Les conflits d’intérêt sont devenus flagrants au sein de la profession. Un récent «appel international pour la préservation de l’indépendance scientifique» et les règles de transparence introduites par un nombre croissant de revues scientifiques et d’associations professionnelles (à l’instar de l’American Economic Association) témoignent de l’urgente nécessité de réformer profondément la recherche et l’enseignement en sciences économiques, pour remettre le bien commun au centre des préoccupations de celles-ci.
Mis à part les efforts déployés par un certain nombre d’économistes à travers le monde académique, visant le pluralisme et la pertinence des analyses économiques contemporaines en ce qui concerne les graves problèmes actuels, la très grande majorité des économistes serrent les rangs et adoptent une attitude intégriste pour empêcher toute critique à l’égard du paradigme dominant, qui considère l’économie comme étant une science exacte plutôt que comme une science humaine et sociale.

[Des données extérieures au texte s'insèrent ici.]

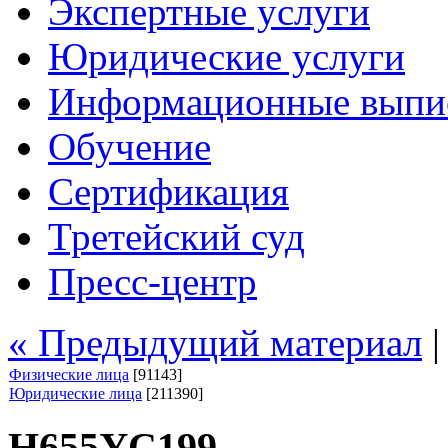
Экспертные услуги
Юридические услуги
Информационные выпи
Обучение
Сертификация
Третейский суд
Пресс-центр
« Предыдущий материал
Физические лица
[91143]
Юридические лица
[211390]
Н655УС199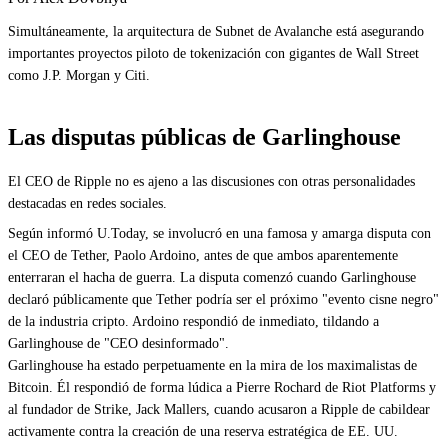
Simultáneamente, la arquitectura de Subnet de Avalanche está asegurando
importantes proyectos piloto de tokenización con gigantes de Wall Street
como J.P. Morgan y Citi.
Las disputas públicas de Garlinghouse
El CEO de Ripple no es ajeno a las discusiones con otras personalidades
destacadas en redes sociales.
Según informó U.Today, se involucró en una famosa y amarga disputa con
el CEO de Tether, Paolo Ardoino, antes de que ambos aparentemente
enterraran el hacha de guerra. La disputa comenzó cuando Garlinghouse
declaró públicamente que Tether podría ser el próximo "evento cisne negro"
de la industria cripto. Ardoino respondió de inmediato, tildando a
Garlinghouse de "CEO desinformado".
Garlinghouse ha estado perpetuamente en la mira de los maximalistas de
Bitcoin. Él respondió de forma lúdica a Pierre Rochard de Riot Platforms y
al fundador de Strike, Jack Mallers, cuando acusaron a Ripple de cabildear
activamente contra la creación de una reserva estratégica de EE. UU.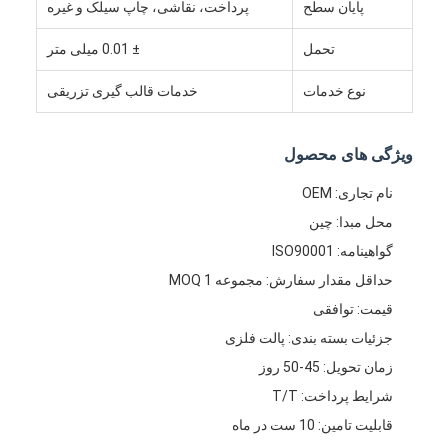
پایان سطح
پرداخت، نقاشی، چاپ سیلک و غیره
درباره ما
تحمل
± 0.01 میلی متر
تور کارخانه
نوع خدمات
خدمات قالب گیری تزریقی
با ما تماس بگیرید
موارد
ویژگی های محصول
نام تجاری: OEM
حالا حرف بزن
محل مبدا: چین
گواهینامه: ISO90001
حداقل مقدار سفارش: مجموعه MOQ 1
خدمات قالب گیری تزریقی
قیمت: توافقی
خدمات قالب گیری تزریق پلاستیک
جزئیات بسته بندی: پالت فلزی
زمان تحویل: 45-50 روز
قالب تزریق دو شات
شرایط پرداخت: T/T
قالب ریزی تزریق دقیق
قابلیت تامین: 10 ست در ماه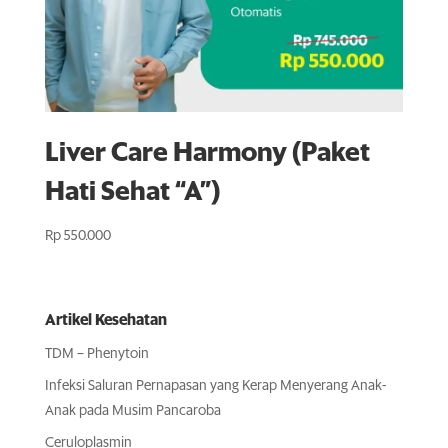
Liver Care Harmony (Paket
Hati Sehat “A”)
Rp
550.000
Artikel Kesehatan
TDM – Phenytoin
Infeksi Saluran Pernapasan yang Kerap Menyerang Anak-
Anak pada Musim Pancaroba
Ceruloplasmin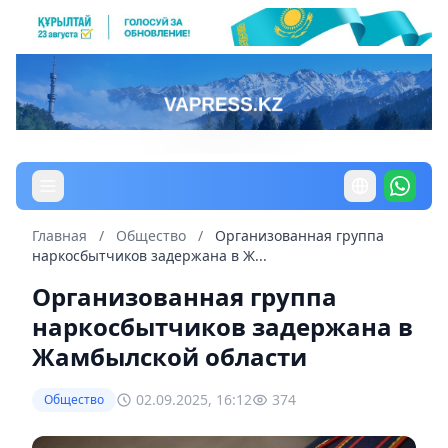
Главная
/
Общество
/
Организованная группа
наркосбытчиков задержана в Ж...
Организованная группа
наркосбытчиков задержана в
Жамбылской области
02.09.2025, 16:12
374
Общество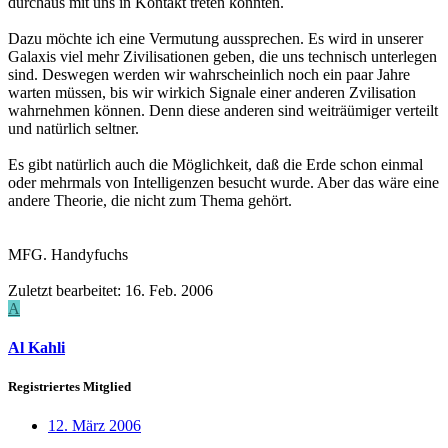
durchaus mit uns in Kontakt treten könnten.
Dazu möchte ich eine Vermutung aussprechen. Es wird in unserer
Galaxis viel mehr Zivilisationen geben, die uns technisch unterlegen
sind. Deswegen werden wir wahrscheinlich noch ein paar Jahre
warten müssen, bis wir wirkich Signale einer anderen Zvilisation
wahrnehmen können. Denn diese anderen sind weiträümiger verteilt
und natürlich seltner.
Es gibt natürlich auch die Möglichkeit, daß die Erde schon einmal
oder mehrmals von Intelligenzen besucht wurde. Aber das wäre eine
andere Theorie, die nicht zum Thema gehört.
MFG. Handyfuchs
Zuletzt bearbeitet:
16. Feb. 2006
A
Al Kahli
Registriertes Mitglied
12. März 2006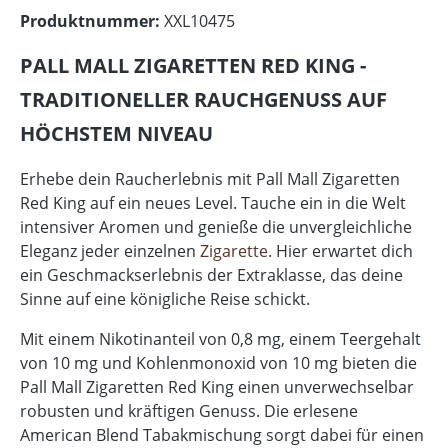
Produktnummer:
XXL10475
PALL MALL ZIGARETTEN RED KING -
TRADITIONELLER RAUCHGENUSS AUF
HÖCHSTEM NIVEAU
Erhebe dein Raucherlebnis mit Pall Mall Zigaretten
Red King auf ein neues Level. Tauche ein in die Welt
intensiver Aromen und genieße die unvergleichliche
Eleganz jeder einzelnen
Zigarette
. Hier erwartet dich
ein Geschmackserlebnis der Extraklasse, das deine
Sinne auf eine königliche Reise schickt.
Mit einem Nikotinanteil von 0,8 mg, einem Teergehalt
von 10 mg und Kohlenmonoxid von 10 mg bieten die
Pall Mall Zigaretten Red King einen unverwechselbar
robusten und kräftigen Genuss. Die erlesene
American Blend Tabakmischung sorgt dabei für einen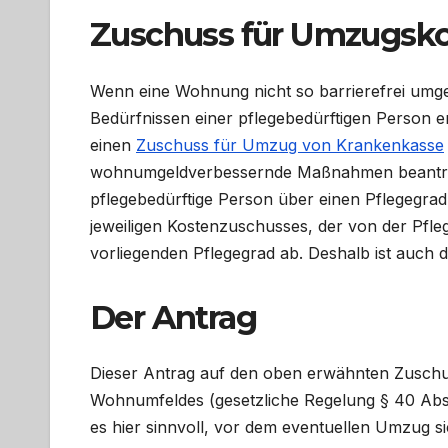
Zuschuss für Umzugskos
Wenn eine Wohnung nicht so barrierefrei umg
Bedürfnissen einer pflegebedürftigen Person e
einen
Zuschuss für Umzug von Krankenkasse
wohnumgeldverbessernde Maßnahmen beantragt 
pflegebedürftige Person über einen Pflegegra
jeweiligen Kostenzuschusses, der von der Pfle
vorliegenden Pflegegrad ab. Deshalb ist auch 
Der Antrag
Dieser Antrag auf den oben erwähnten Zuschu
Wohnumfeldes (gesetzliche Regelung § 40 Abs. 
es hier sinnvoll, vor dem eventuellen Umzug si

La Suisse n’est pas à l’abri de ces tendances, comme l’ont montré ces derniers mois les discussions à l’Université de Fribourg et à l’Université de Genève, où des étudiants ont manifesté contre la séparation de leur Faculté des sciences économiques et sociales en deux entités (une qui réunirait l’économie et la gestion, l’autre pour les sciences sociales).
L’autisme de la communauté des économistes et l’immobilisme des autorités politiques suscitent en effet une vague de protestations de la part des étudiants dans bien des pays, comme aux États-Unis, en Italie ou en France, où avant-hier a eu lieu une journée d’études sur l’état et l’évolution de l’enseignement de l’économie au niveau académique.
Lorsque des (anciens) étudiants décident de lancer une pétition pour le maintien d’une chaire en histoire et théories économiques, cela signifie que le danger de former des générations d’«idiots savants versés dans la technique mais ignorant les enjeux économiques réels» est évident et préoccupant. Les enseignants–chercheurs ne peuvent plus l’ignorer, même s’ils ne sont pas (encore) soumis à un serment d’Hippocrate.